Duiven zijn in de eerste helft van de 18e eeuw een regelmatig terugkerend thema op kleipijpen. Ze worden afgebeeld met een (vrouwtjes)duif op de éne zijde en een doffer (de mannetjesduif) op de andere zijde van de pijpenkop. Meestal staan ze tussen kruisende lauwertakken. De positie van de twee duiven (links of rechts) wisselt. De duiven staan op de pijpen als allegorie voor huwelijkse trouw.
Trechtervormige Goudse pijpenkop uit de periode 1720-1730. De duif staat links, de doffer rechts. De duiven kijken richting de roker. Om de duiven staan lange bladranken met een bloem aan het eind, over de duiven heen. De ranken kruizen vanuit een knop.
Trechtervormige Goudse pijpenkop uit de periode 1720-1730. De duif staat links, de doffer rechts. De duiven kijken richting de roker. Om de duiven staan lange bladranken met een bloem aan het eind, over de duiven heen. De ranken lopen aan de onderzijde in elkaar over en vormen zo een half ronde afsluiting. Verschillen met bovenstaande pijp zijn niet heel groot, maar aan onderlinge afstanden tussen de verschillende onderdelen op de pijpenkop is goed te zien dat het om een andere gravering gaat. Dit is vaak zo met deze voorstelling.
Trechtervormige Goudse pijpenkop uit de periode 1720-1730. De doffer staat deze keer links, de duif rechts. De duiven kijken richting de roker. Om de duiven staan lange bladranken met een bloem aan het eind, over de duiven heen. Één van de bloemen is een tulp. De ranken ontstaan vanuit een bloemvorm.
Trechtervormige Goudse pijpenkop uit de periode 1720-1730. De doffer staat links, de duif rechts. De duiven kijken richting de roker. Om de duiven staan lange bladranken met een bloem aan het eind, over de duiven heen. De ranken ontstaan vanuit een knop.

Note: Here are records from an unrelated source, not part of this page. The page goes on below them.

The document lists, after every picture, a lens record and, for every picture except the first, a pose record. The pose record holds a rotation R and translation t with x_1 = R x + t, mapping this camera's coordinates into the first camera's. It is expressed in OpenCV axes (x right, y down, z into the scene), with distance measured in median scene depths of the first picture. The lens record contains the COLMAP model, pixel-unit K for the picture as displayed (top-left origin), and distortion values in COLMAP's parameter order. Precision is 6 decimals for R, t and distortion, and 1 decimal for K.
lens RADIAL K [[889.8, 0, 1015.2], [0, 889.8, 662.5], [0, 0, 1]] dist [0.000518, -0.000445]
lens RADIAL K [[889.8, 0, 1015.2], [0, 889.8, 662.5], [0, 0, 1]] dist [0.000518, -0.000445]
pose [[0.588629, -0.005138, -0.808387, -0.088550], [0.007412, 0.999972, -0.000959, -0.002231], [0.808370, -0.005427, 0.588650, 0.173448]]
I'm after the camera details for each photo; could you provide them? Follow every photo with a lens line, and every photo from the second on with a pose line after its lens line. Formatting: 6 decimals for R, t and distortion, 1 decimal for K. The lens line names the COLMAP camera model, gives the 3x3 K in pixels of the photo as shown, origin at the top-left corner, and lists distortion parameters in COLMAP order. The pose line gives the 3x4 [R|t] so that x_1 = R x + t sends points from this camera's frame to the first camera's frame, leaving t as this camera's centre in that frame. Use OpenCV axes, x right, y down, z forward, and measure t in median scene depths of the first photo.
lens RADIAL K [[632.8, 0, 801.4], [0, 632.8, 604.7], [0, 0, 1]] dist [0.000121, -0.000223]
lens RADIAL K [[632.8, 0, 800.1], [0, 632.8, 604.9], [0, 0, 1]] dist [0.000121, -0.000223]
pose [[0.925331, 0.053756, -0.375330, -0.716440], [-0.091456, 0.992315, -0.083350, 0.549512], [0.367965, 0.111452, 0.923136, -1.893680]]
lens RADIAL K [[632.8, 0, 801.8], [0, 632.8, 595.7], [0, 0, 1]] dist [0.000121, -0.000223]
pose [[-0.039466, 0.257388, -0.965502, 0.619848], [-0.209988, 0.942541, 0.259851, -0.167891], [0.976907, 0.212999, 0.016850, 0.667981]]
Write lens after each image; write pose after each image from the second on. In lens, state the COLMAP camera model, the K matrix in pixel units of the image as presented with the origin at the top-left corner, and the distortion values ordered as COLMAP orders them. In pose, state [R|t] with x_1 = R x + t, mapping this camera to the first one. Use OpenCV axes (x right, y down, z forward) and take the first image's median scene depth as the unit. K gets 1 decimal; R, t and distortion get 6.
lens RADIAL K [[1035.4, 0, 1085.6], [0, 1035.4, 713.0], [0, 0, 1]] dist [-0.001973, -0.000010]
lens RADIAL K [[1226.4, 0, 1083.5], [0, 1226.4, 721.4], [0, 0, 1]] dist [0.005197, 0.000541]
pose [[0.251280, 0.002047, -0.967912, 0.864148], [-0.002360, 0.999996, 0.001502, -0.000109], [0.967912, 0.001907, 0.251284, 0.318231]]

Trechtervormige Goudse pijpenkop uit de periode 1720-1730. De doffer staat links, de duif rechts. De duiven kijken richting de roker. Om de duiven staan lange bladranken met een bloem aan het eind, over de duiven heen. De ranken ontstaan vanuit een bloemvorm. De mal van de pijp was redelijk versleten.
Trechtervormige Goudse pijpenkoppen uit de periode 1710-1730, gesigneerd met HP. De pijpenkoppen komen uit één aankoop en zijn gevonden in Zuid Holland. De doffer staat links, de duif rechts, op één pijpenkop na. De duiven kijken richting de roker. Om de duiven staan lange bladranken met een bloem aan het eind, over de duiven heen. De ranken ontstaan vanuit een stip of bloemvorm. Opvallend is dat al deze modellen van één pijpenmaker zijn, maar dat er veel verschillen zijn, zodat je kunt stellen dat deze pijpenmaker met veel verschillende vormen werkte. De pijpenmaker in kwestie is Hendrick Pietersz. Scharp. Hij maakte kleipijpen tussen 1696-1730 (Lit. 2). Hij gebruikte ook het merk HP gekroond. Versierde trechterpijpen werden niet vaak gesigneerd, daarom is het opvallend dat Hendrick Scharp dat wel deed met zijn pijpen.
Trechtervormige Goudse pijpenkoppen uit de periode 1710-1730. De pijpen zijn gesigneerd met MK monogram met plus. De doffer staat links, de duif rechts. De duiven kijken richting de roker. Om de duiven staan lange bladranken met een bloem aan het eind, over de duiven heen. De ranken ontstaan vanuit een knop. De pijpenmaker is Mels Daniëlsz. Korthals, die pijpen maakte van 1682 tot 1733. Hij was tevens de eerste aanvrager van het merk MK (monogram met plus) (Lit. 2).
Trechtervormige pijpenkop uit de periode 1720-1730. De duif staat rechts, de doffer links. Om de duiven lopen lauwertakken, die ontspruiten vanuit een bloem. De naden van de pijpenkop zijn afgezet met een dubbele rij stippen.
Fragment van een trechtervormige pijpenkop uit de periode 1720-1730. De doffer staat rechts, de duif links. Om de duiven lopen lauwertakken, die ontspruiten vanuit een bloem. De naden van de pijpenkop zijn afgezet met een dubbele rij stippen. De gravering is op dit fragment nog erg scherp. Bodemvondst Gouda.
Trechtervormige pijpenkop uit de periode 1720-1730. De duif staat links, de doffer rechts op de kop. De vogels staan allebei naar rechts gericht, terwijl ze normaliter beide richting de roker kijken. Om de duiven lopen lauwertakken, die ontspruiten vanuit een knop. De naden van de pijpenkop zijn afgezet met een dubbele rij stippen.
Trechtervormige Goudse pijpenkop uit de periode 1720-1740. De duif staat links, de doffer rechts. Behalve de duiven zijn er geen ranken met bloemen gegraveerd, alleen de naden van de pijpenkop zijn afgezet met een dubbele rij stippen (parels).